## What you have to do:
Set down the data below without change, skipping the pictures it holds.

## Given data:
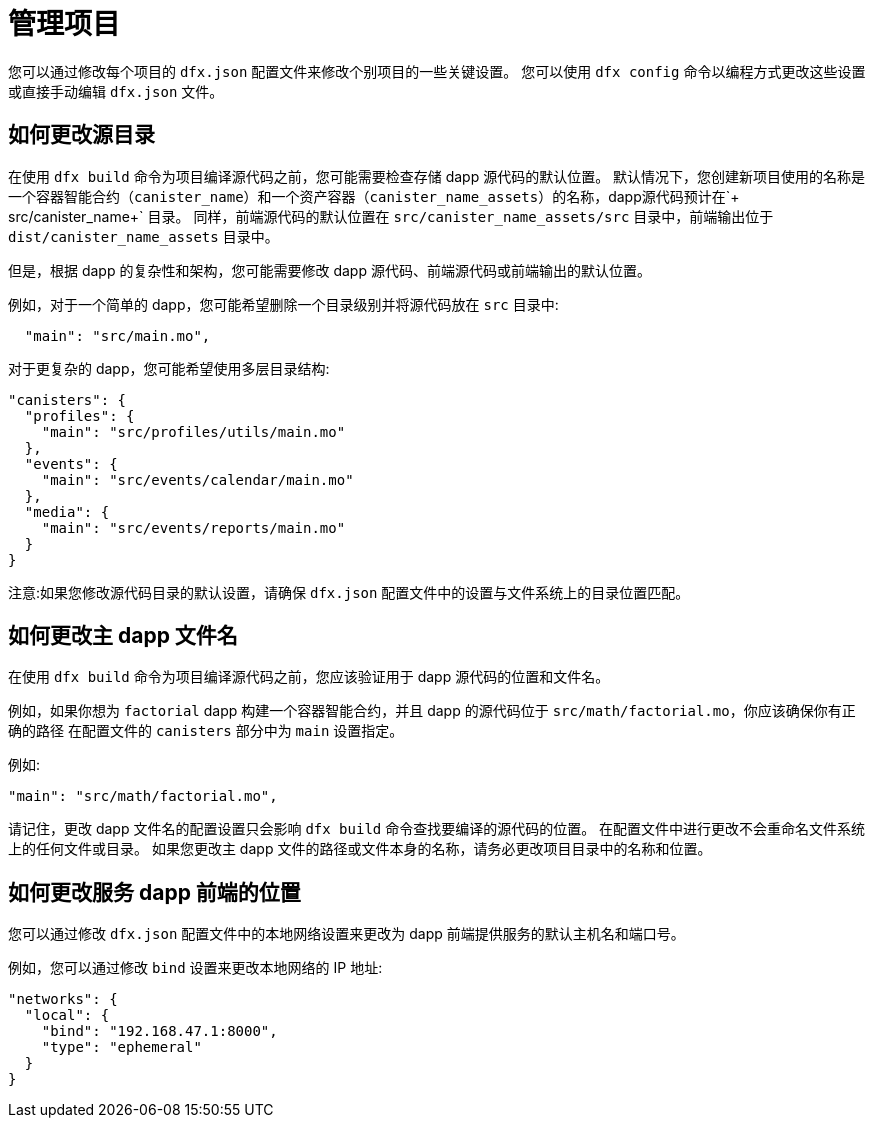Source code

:= 管理项目
:proglang: Motoko
:IC: Internet Computer
:company-id: DFINITY

您可以通过修改每个项目的 `+dfx.json+` 配置文件来修改个别项目的一些关键设置。
您可以使用 `+dfx config+` 命令以编程方式更改这些设置或直接手动编辑 `+dfx.json+` 文件。

== 如何更改源目录

在使用 `+dfx build+` 命令为项目编译源代码之前，您可能需要检查存储 dapp 源代码的默认位置。
默认情况下，您创建新项目使用的名称是一个容器智能合约（`+canister_name+`）和一个资产容器（`+canister_name_assets+`）的名称，dapp源代码预计在`+ src/canister_name+` 目录。 同样，前端源代码的默认位置在 `+src/canister_name_assets/src+` 目录中，前端输出位于 `+dist/canister_name_assets+` 目录中。

但是，根据 dapp 的复杂性和架构，您可能需要修改 dapp 源代码、前端源代码或前端输出的默认位置。

例如，对于一个简单的 dapp，您可能希望删除一个目录级别并将源代码放在 `+src+` 目录中:

[source,text]
----
  "main": "src/main.mo",
----

对于更复杂的 dapp，您可能希望使用多层目录结构:

[source,text]
----
"canisters": {
  "profiles": {
    "main": "src/profiles/utils/main.mo"
  },
  "events": {
    "main": "src/events/calendar/main.mo"
  },
  "media": {
    "main": "src/events/reports/main.mo"
  }
}
----

注意:如果您修改源代码目录的默认设置，请确保 `+dfx.json+` 配置文件中的设置与文件系统上的目录位置匹配。
////
== 如何更改输出目录

当您使用 `+dfx build+` 命令为项目编译源代码时，该命令会自动在默认输出文件夹中生成 WebAssembly 可执行文件和接口绑定。
您可以通过修改项目的本地 `+dfx.json+` 配置文件来自定义项目的默认输出文件夹。
您可以通过编辑文件手动更改 `+dfx.json+` 配置文件中的设置，也可以通过运行 `+dfx config+` 命令以编程方式更改设置。

要查看您当前使用的默认输出文件夹，请运行以下命令:

[source,bash]
----
dfx config defaults.build.output
----

该命令返回您当前在 `+dfx.json+` 配置文件中定义的设置。
例如:

[source,bash]
----
"canisters/"
----

要更改默认输出文件夹，请运行 `+dfx config+` 命令并指定一个新位置。
例如，要将默认输出目录从 `+canisters+` 更改为 `+ready_for_release+`，请运行以下命令:

[source,bash]
----
dfx config defaults.build.output ready_for_release
----

此命令将 `+dfx.json` 配置文件中的 `+output+` 设置更改为 `+ready for release`。

例如:

[source,json]
----
  "defaults": {
    "build": {
      "output": "ready_for_release"
----
////

== 如何更改主 dapp 文件名

在使用 `+dfx build+` 命令为项目编译源代码之前，您应该验证用于 dapp 源代码的位置和文件名。

例如，如果你想为 `+factorial+` dapp 构建一个容器智能合约，并且 dapp 的源代码位于 `+src/math/factorial.mo+`，你应该确保你有正确的路径 在配置文件的 `+canisters+` 部分中为 `+main+` 设置指定。

例如:

[source,json]
----
"main": "src/math/factorial.mo",
----

请记住，更改 dapp 文件名的配置设置只会影响 `+dfx build+` 命令查找要编译的源代码的位置。 在配置文件中进行更改不会重命名文件系统上的任何文件或目录。
如果您更改主 dapp 文件的路径或文件本身的名称，请务必更改项目目录中的名称和位置。

== 如何更改服务 dapp 前端的位置

您可以通过修改 `+dfx.json+` 配置文件中的本地网络设置来更改为 dapp 前端提供服务的默认主机名和端口号。

例如，您可以通过修改 `+bind+` 设置来更改本地网络的 IP 地址:

[source,json]
----
"networks": {
  "local": {
    "bind": "192.168.47.1:8000",
    "type": "ephemeral"
  }
}
----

## Expected output:
Source code

:= 管理项目
:proglang: Motoko
:IC: Internet Computer
:company-id: DFINITY

您可以通过修改每个项目的 `+dfx.json+` 配置文件来修改个别项目的一些关键设置。
您可以使用 `+dfx config+` 命令以编程方式更改这些设置或直接手动编辑 `+dfx.json+` 文件。

== 如何更改源目录

在使用 `+dfx build+` 命令为项目编译源代码之前，您可能需要检查存储 dapp 源代码的默认位置。
默认情况下，您创建新项目使用的名称是一个容器智能合约（`+canister_name+`）和一个资产容器（`+canister_name_assets+`）的名称，dapp源代码预计在`+ src/canister_name+` 目录。 同样，前端源代码的默认位置在 `+src/canister_name_assets/src+` 目录中，前端输出位于 `+dist/canister_name_assets+` 目录中。

但是，根据 dapp 的复杂性和架构，您可能需要修改 dapp 源代码、前端源代码或前端输出的默认位置。

例如，对于一个简单的 dapp，您可能希望删除一个目录级别并将源代码放在 `+src+` 目录中:

[source,text]
----
  "main": "src/main.mo",
----

对于更复杂的 dapp，您可能希望使用多层目录结构:

[source,text]
----
"canisters": {
  "profiles": {
    "main": "src/profiles/utils/main.mo"
  },
  "events": {
    "main": "src/events/calendar/main.mo"
  },
  "media": {
    "main": "src/events/reports/main.mo"
  }
}
----

注意:如果您修改源代码目录的默认设置，请确保 `+dfx.json+` 配置文件中的设置与文件系统上的目录位置匹配。
////
== 如何更改输出目录

当您使用 `+dfx build+` 命令为项目编译源代码时，该命令会自动在默认输出文件夹中生成 WebAssembly 可执行文件和接口绑定。
您可以通过修改项目的本地 `+dfx.json+` 配置文件来自定义项目的默认输出文件夹。
您可以通过编辑文件手动更改 `+dfx.json+` 配置文件中的设置，也可以通过运行 `+dfx config+` 命令以编程方式更改设置。

要查看您当前使用的默认输出文件夹，请运行以下命令:

[source,bash]
----
dfx config defaults.build.output
----

该命令返回您当前在 `+dfx.json+` 配置文件中定义的设置。
例如:

[source,bash]
----
"canisters/"
----

要更改默认输出文件夹，请运行 `+dfx config+` 命令并指定一个新位置。
例如，要将默认输出目录从 `+canisters+` 更改为 `+ready_for_release+`，请运行以下命令:

[source,bash]
----
dfx config defaults.build.output ready_for_release
----

此命令将 `+dfx.json` 配置文件中的 `+output+` 设置更改为 `+ready for release`。

例如:

[source,json]
----
  "defaults": {
    "build": {
      "output": "ready_for_release"
----
////

== 如何更改主 dapp 文件名

在使用 `+dfx build+` 命令为项目编译源代码之前，您应该验证用于 dapp 源代码的位置和文件名。

例如，如果你想为 `+factorial+` dapp 构建一个容器智能合约，并且 dapp 的源代码位于 `+src/math/factorial.mo+`，你应该确保你有正确的路径 在配置文件的 `+canisters+` 部分中为 `+main+` 设置指定。

例如:

[source,json]
----
"main": "src/math/factorial.mo",
----

请记住，更改 dapp 文件名的配置设置只会影响 `+dfx build+` 命令查找要编译的源代码的位置。 在配置文件中进行更改不会重命名文件系统上的任何文件或目录。
如果您更改主 dapp 文件的路径或文件本身的名称，请务必更改项目目录中的名称和位置。

== 如何更改服务 dapp 前端的位置

您可以通过修改 `+dfx.json+` 配置文件中的本地网络设置来更改为 dapp 前端提供服务的默认主机名和端口号。

例如，您可以通过修改 `+bind+` 设置来更改本地网络的 IP 地址:

[source,json]
----
"networks": {
  "local": {
    "bind": "192.168.47.1:8000",
    "type": "ephemeral"
  }
}
----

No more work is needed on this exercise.